What to produce:
Output the listing exactly, without its pictures.

Information supplied:
—————

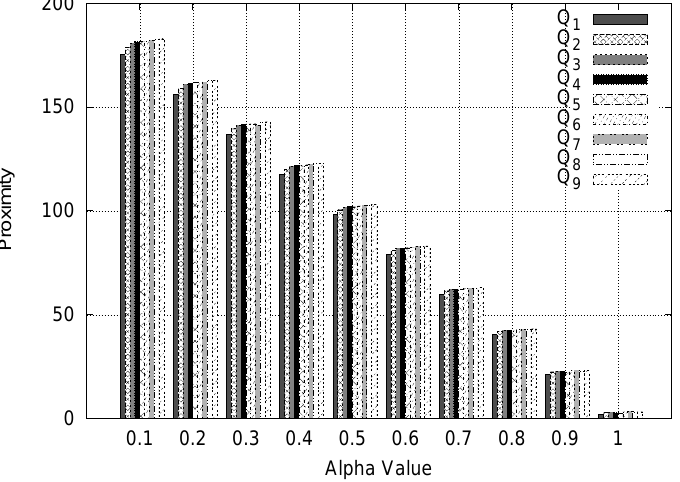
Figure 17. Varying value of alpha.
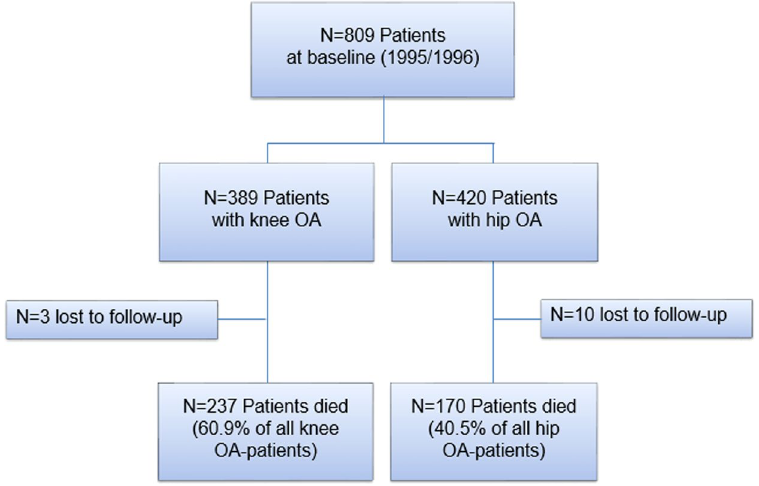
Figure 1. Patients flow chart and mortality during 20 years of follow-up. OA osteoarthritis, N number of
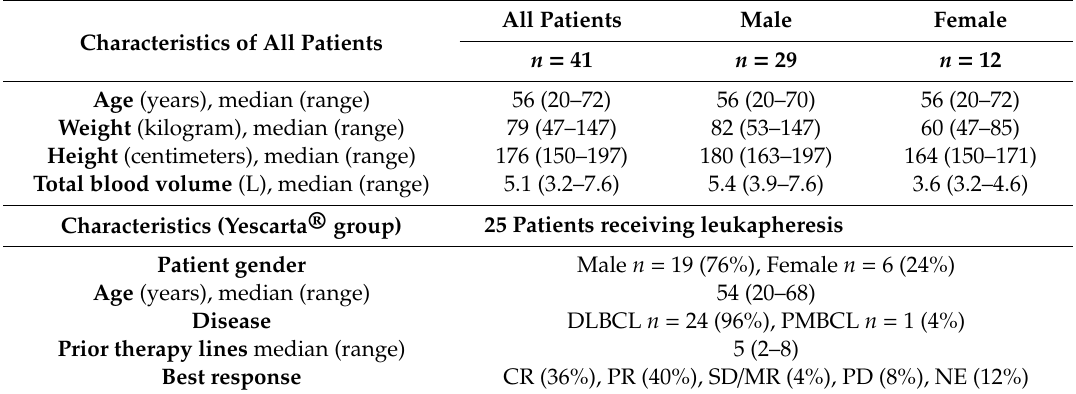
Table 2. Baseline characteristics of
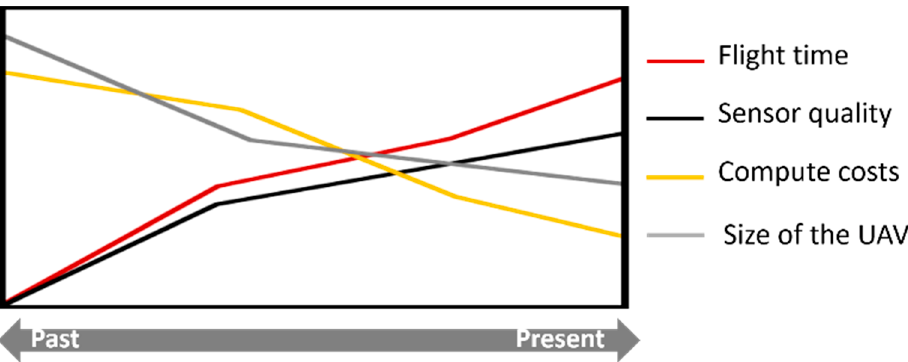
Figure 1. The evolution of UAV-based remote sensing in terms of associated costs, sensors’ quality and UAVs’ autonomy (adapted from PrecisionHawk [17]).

—————

Answer to this problem:
Figure 17. Varying value of alpha.
Figure 1. Patients flow chart and mortality during 20 years of follow-up. OA osteoarthritis, N number of
Table 2. Baseline characteristics of
Figure 1. The evolution of UAV-based remote sensing in terms of associated costs, sensors’ quality and UAVs’ autonomy (adapted from PrecisionHawk [17]).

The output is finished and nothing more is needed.